_Work instruction_
Your answer should be every line with the word "linmod", copied from the data below.

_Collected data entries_
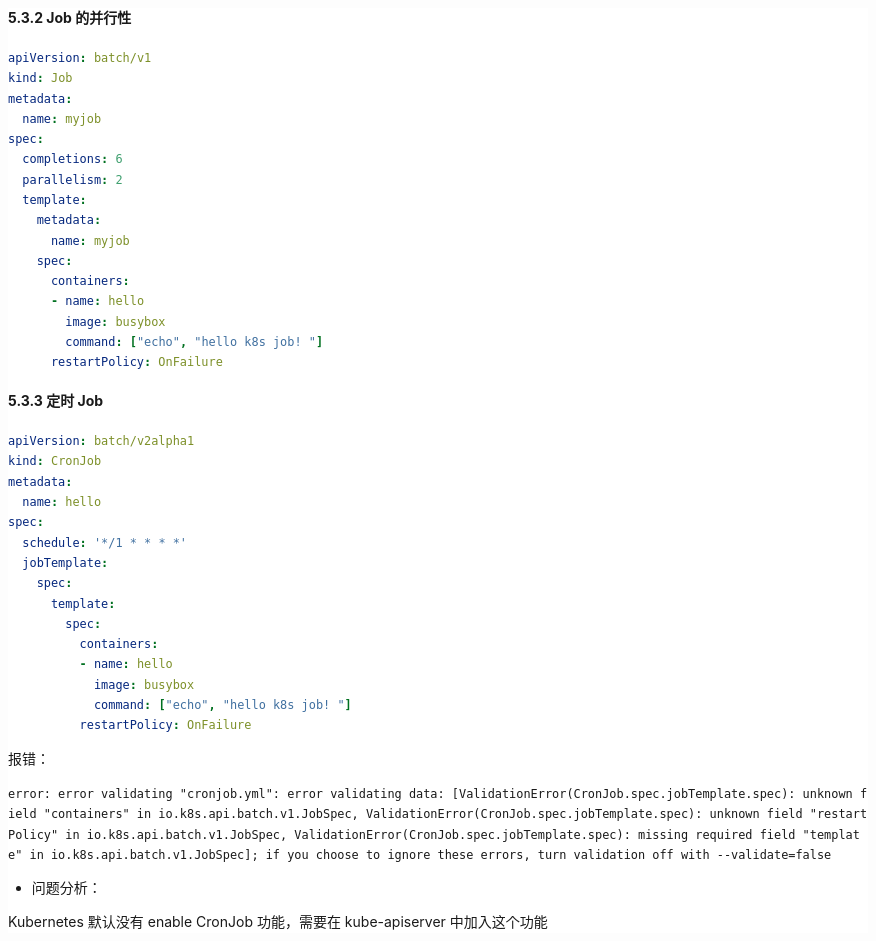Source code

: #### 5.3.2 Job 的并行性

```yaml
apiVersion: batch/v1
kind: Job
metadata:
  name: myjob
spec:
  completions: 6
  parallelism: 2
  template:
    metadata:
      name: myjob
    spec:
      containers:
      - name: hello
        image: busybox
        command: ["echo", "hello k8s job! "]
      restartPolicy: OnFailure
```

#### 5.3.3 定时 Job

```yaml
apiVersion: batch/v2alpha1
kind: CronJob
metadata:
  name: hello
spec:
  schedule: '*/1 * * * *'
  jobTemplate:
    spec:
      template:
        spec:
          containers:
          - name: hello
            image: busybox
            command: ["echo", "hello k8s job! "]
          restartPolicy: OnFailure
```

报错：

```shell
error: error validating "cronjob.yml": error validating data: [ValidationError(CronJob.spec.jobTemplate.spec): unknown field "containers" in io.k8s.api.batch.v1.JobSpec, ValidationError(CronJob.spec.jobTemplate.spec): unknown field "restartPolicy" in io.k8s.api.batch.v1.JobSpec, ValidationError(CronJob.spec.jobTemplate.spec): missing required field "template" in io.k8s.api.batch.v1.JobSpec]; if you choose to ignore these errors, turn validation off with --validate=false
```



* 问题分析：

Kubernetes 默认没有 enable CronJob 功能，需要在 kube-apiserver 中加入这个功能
---
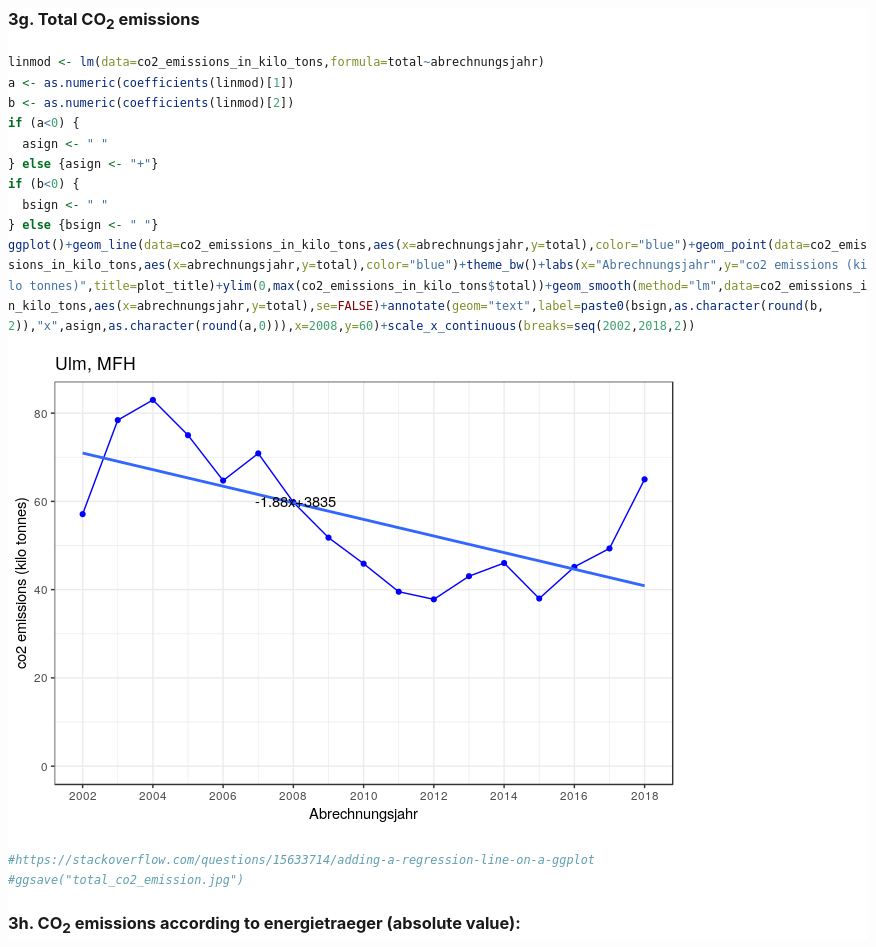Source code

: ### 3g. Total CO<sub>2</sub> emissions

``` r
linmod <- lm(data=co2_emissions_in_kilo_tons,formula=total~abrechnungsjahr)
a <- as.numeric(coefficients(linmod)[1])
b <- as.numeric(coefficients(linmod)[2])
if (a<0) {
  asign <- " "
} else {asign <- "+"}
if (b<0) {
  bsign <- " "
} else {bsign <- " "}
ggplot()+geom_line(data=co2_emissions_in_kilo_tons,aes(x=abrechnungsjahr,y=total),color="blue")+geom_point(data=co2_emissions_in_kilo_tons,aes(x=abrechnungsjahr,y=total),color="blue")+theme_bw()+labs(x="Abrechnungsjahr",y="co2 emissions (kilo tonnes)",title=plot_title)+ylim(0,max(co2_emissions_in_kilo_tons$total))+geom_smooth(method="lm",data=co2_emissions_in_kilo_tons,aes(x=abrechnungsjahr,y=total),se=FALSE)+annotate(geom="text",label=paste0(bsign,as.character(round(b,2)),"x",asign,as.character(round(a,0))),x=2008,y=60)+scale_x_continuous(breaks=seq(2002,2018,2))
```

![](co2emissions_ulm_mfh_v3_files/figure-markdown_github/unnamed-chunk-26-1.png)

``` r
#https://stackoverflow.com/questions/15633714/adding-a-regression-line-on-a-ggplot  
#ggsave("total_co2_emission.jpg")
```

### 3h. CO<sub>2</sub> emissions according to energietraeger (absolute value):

_Task output_
linmod <- lm(data=co2_emissions_in_kilo_tons,formula=total~abrechnungsjahr)
a <- as.numeric(coefficients(linmod)[1])
b <- as.numeric(coefficients(linmod)[2])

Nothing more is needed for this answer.